Please write out every line of the records below, word for word.

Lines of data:
- - - - -

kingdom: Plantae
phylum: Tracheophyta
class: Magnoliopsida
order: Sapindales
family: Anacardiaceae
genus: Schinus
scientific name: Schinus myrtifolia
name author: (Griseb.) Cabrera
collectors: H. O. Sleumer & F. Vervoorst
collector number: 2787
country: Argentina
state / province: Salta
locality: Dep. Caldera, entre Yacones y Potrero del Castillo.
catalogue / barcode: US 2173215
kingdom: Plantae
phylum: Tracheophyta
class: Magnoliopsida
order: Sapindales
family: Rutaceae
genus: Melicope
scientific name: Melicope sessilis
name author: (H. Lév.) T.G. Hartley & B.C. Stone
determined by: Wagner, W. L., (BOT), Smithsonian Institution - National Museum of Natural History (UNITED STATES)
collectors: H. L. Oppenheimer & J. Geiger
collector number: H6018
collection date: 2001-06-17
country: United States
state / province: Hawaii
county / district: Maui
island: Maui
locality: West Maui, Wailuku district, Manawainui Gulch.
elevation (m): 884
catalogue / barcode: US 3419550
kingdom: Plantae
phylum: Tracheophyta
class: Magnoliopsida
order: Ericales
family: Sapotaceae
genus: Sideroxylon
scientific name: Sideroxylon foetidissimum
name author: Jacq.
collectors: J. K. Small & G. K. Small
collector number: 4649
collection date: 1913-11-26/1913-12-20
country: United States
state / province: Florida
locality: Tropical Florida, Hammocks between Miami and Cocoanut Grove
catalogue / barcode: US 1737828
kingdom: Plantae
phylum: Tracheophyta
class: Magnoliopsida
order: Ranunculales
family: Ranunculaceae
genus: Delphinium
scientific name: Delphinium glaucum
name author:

- - - - -

EXERCISE SOLUTION:
kingdom: Plantae
phylum: Tracheophyta
class: Magnoliopsida
order: Sapindales
family: Anacardiaceae
genus: Schinus
scientific name: Schinus myrtifolia
name author: (Griseb.) Cabrera
collectors: H. O. Sleumer & F. Vervoorst
collector number: 2787
country: Argentina
state / province: Salta
locality: Dep. Caldera, entre Yacones y Potrero del Castillo.
catalogue / barcode: US 2173215
kingdom: Plantae
phylum: Tracheophyta
class: Magnoliopsida
order: Sapindales
family: Rutaceae
genus: Melicope
scientific name: Melicope sessilis
name author: (H. Lév.) T.G. Hartley & B.C. Stone
determined by: Wagner, W. L., (BOT), Smithsonian Institution - National Museum of Natural History (UNITED STATES)
collectors: H. L. Oppenheimer & J. Geiger
collector number: H6018
collection date: 2001-06-17
country: United States
state / province: Hawaii
county / district: Maui
island: Maui
locality: West Maui, Wailuku district, Manawainui Gulch.
elevation (m): 884
catalogue / barcode: US 3419550
kingdom: Plantae
phylum: Tracheophyta
class: Magnoliopsida
order: Ericales
family: Sapotaceae
genus: Sideroxylon
scientific name: Sideroxylon foetidissimum
name author: Jacq.
collectors: J. K. Small & G. K. Small
collector number: 4649
collection date: 1913-11-26/1913-12-20
country: United States
state / province: Florida
locality: Tropical Florida, Hammocks between Miami and Cocoanut Grove
catalogue / barcode: US 1737828
kingdom: Plantae
phylum: Tracheophyta
class: Magnoliopsida
order: Ranunculales
family: Ranunculaceae
genus: Delphinium
scientific name: Delphinium glaucum
name author:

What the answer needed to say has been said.